China manufacturing activity hits eight-month low in March: HSBC
By Kelly Olsen ,AFP
March 25, 2014, 12:17 am TWN
BEIJING -- Chinese manufacturing activity contracted in March to its lowest level in eight months, data showed Monday, prompting calls for policymakers to tackle a painful slowdown of growth in the world's number two economy.
The data are the latest in a string of weak indicators from Beijing, and economists said measures to inject life back into the Asian powerhouse were probably on the horizon.
HSBC's preliminary purchasing managers' index (PMI), which tracks manufacturing activity in China's factories and workshops, fell to 48.1 from a final reading of 48.5 in February, the British bank said in a statement.
The figure is down from 49.5 in January and was the worst result since July's 47.7, according to the bank. The final figure is due out on April 1.
The index is a closely watched gauge of the health of the Asian economic powerhouse, a key driver of global growth. A reading above 50 indicates growth, while anything below signals contraction.

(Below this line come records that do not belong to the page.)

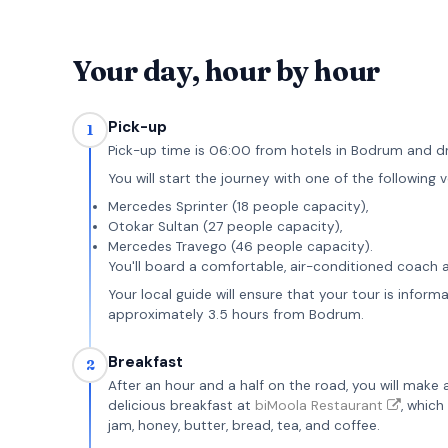
Your day, hour by hour
Pick-up
1
Pick-up time is 06:00 from hotels in Bodrum and d
You will start the journey with one of the following v
Mercedes Sprinter (18 people capacity),
Otokar Sultan (27 people capacity),
Mercedes Travego (46 people capacity).
You'll board a comfortable, air-conditioned coach 
Your local guide will ensure that your tour is infor
approximately 3.5 hours from Bodrum.
Breakfast
2
After an hour and a half on the road, you will make 
delicious breakfast at
biMoola Restaurant
, which
jam, honey, butter, bread, tea, and coffee.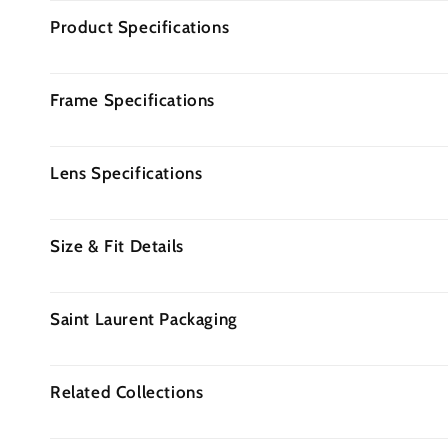
Product Specifications
Frame Specifications
Lens Specifications
Size & Fit Details
Saint Laurent Packaging
Related Collections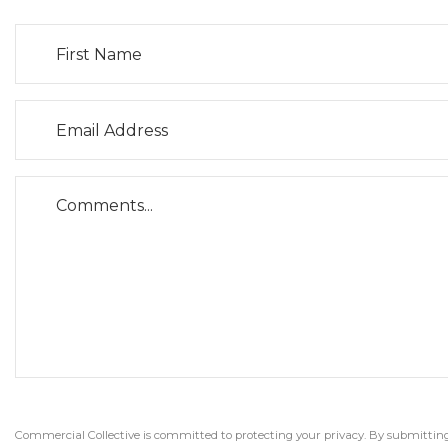
Commercial Collective is committed to protecting your privacy. By submitting t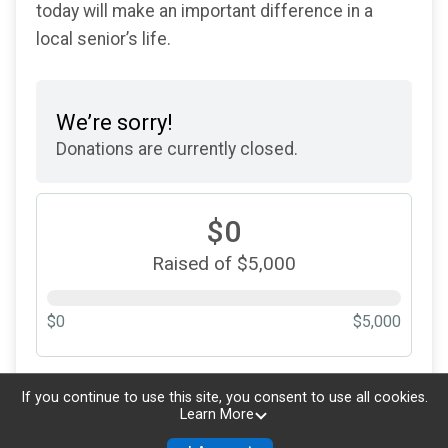
today will make an important difference in a
local senior’s life.
We’re sorry!
Donations are currently closed.
$0
Raised of $5,000
$0
$5,000
Updated every
5
minutes
If you continue to use this site, you consent to use all cookies.
Learn More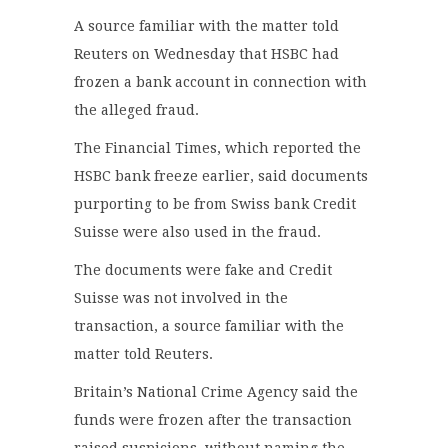
A source familiar with the matter told
Reuters on Wednesday that HSBC had
frozen a bank account in connection with
the alleged fraud.
The Financial Times, which reported the
HSBC bank freeze earlier, said documents
purporting to be from Swiss bank Credit
Suisse were also used in the fraud.
The documents were fake and Credit
Suisse was not involved in the
transaction, a source familiar with the
matter told Reuters.
Britain’s National Crime Agency said the
funds were frozen after the transaction
raised suspicions, without naming the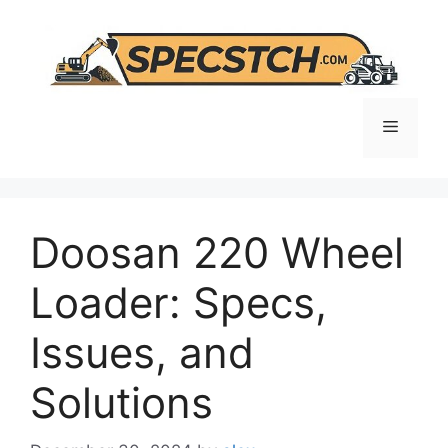
Skip
to
content
Menu
Doosan 220 Wheel
Loader: Specs,
Issues, and
Solutions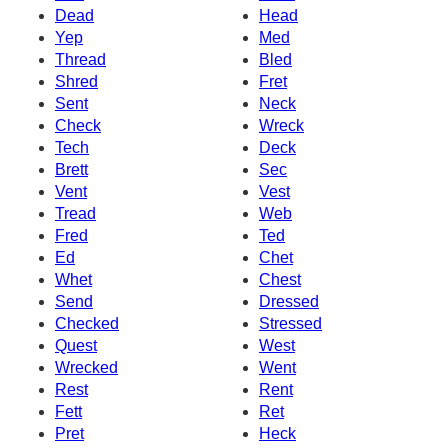
Dead
Head
Yep
Med
Thread
Bled
Shred
Fret
Sent
Neck
Check
Wreck
Tech
Deck
Brett
Sec
Vent
Vest
Tread
Web
Fred
Ted
Ed
Chet
Whet
Chest
Send
Dressed
Checked
Stressed
Quest
West
Wrecked
Went
Rest
Rent
Fett
Ret
Pret
Heck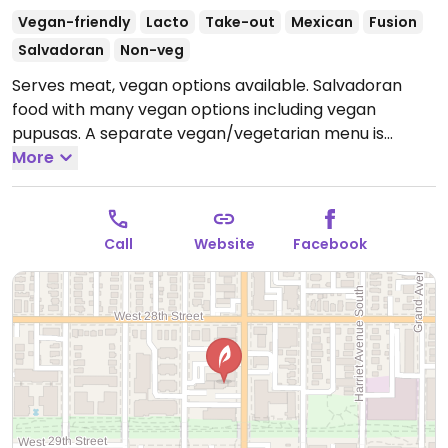
Vegan-friendly
Lacto
Take-out
Mexican
Fusion
Salvadoran
Non-veg
Serves meat, vegan options available. Salvadoran
food with many vegan options including vegan
pupusas. A separate vegan/vegetarian menu is
coming soon. Relocated from 1532 E Lake St.
More
Open
Mon-Tue 10:00am-8:00pm, Thu-Sun 10:00am-8:00pm.
Closed Tue.
Call
Website
Facebook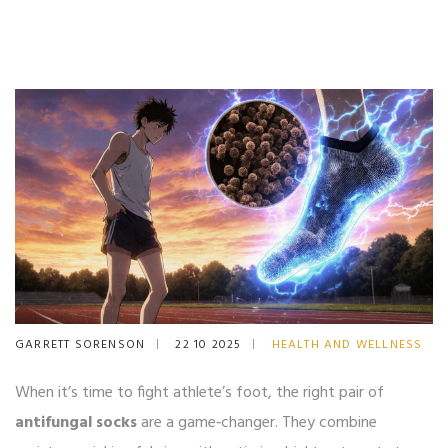
GARRETT SORENSON
22 10 2025
HEALTH AND WELLNESS
When it’s time to fight athlete’s foot, the right pair of
antifungal socks
are a game‑changer. They combine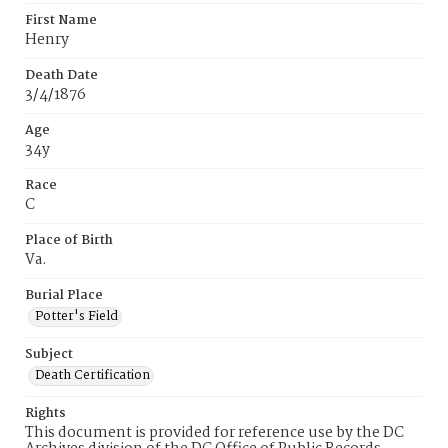
First Name
Henry
Death Date
3/4/1876
Age
34y
Race
C
Place of Birth
Va.
Burial Place
Potter's Field
Subject
Death Certification
Rights
This document is provided for reference use by the DC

China's National Bureau of Statistics said earlier this month that its own official PMI reading fell to an eight-month low of 50.2 in February.
The latest figure “suggests that China's growth momentum continued to slow down” in March, Qu Hongbin, HSBC's Hong Kong-based chief China economist, said in the statement.
“Weakness is broadly based with domestic demand softening further,” he added.
HSBC expects Chinese authorities to take policy steps to stabilize the economy, with actions including easing barriers to private investment, spending on urban railways, public housing and fighting air pollution, as well as “guiding lending rates lower,” Qu said.
Other economists also expressed concern, pointing out that the March figure usually benefits from a cyclical boost.
“The weakness appears even more pronounced given that there is usually a seasonal rebound after the Chinese New Year holiday,” Capital Economics Asia economist Julian Evans-Pritchard said in research note.
China's annual week-long lunar new year holiday fell largely in February this year.
Nonetheless, Chinese shares closed higher on Monday with the benchmark Shanghai Composite Index rising 0.91 percent, or 18.66 points, to 2,066.28.